_What to produce_
Please copy every line of the data in which the string "Road" appears.

_Dataset entries_
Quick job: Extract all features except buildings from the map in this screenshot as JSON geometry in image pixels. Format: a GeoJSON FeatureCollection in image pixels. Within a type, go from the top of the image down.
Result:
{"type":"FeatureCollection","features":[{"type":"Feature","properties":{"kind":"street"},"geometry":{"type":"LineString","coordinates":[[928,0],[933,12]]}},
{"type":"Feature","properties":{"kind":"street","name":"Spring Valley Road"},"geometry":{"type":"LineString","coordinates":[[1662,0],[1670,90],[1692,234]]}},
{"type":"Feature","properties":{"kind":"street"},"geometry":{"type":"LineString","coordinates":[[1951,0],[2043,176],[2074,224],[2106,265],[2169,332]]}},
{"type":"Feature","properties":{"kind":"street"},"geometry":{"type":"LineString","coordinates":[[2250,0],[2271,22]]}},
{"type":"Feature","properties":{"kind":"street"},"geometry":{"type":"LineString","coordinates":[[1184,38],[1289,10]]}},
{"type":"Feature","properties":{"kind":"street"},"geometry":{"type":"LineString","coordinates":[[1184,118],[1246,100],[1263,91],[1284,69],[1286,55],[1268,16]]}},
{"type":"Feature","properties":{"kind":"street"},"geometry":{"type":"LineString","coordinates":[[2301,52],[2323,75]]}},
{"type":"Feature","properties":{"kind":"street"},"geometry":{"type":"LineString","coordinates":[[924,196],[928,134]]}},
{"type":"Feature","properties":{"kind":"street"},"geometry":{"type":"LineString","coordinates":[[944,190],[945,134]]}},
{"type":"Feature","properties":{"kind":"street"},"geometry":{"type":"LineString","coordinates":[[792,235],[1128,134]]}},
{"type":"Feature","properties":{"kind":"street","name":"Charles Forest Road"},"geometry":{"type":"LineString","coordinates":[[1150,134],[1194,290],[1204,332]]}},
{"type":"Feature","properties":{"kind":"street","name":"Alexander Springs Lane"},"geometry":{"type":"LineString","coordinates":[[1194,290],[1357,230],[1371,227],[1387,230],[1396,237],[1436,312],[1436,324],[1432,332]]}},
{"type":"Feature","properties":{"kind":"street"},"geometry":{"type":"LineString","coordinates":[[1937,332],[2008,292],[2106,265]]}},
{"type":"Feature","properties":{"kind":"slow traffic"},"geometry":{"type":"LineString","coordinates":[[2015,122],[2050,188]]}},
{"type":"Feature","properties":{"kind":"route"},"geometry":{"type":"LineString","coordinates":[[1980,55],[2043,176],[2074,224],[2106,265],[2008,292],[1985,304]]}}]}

_Exercise result_
{"type":"Feature","properties":{"kind":"street","name":"Spring Valley Road"},"geometry":{"type":"LineString","coordinates":[[1662,0],[1670,90],[1692,234]]}},
{"type":"Feature","properties":{"kind":"street","name":"Charles Forest Road"},"geometry":{"type":"LineString","coordinates":[[1150,134],[1194,290],[1204,332]]}},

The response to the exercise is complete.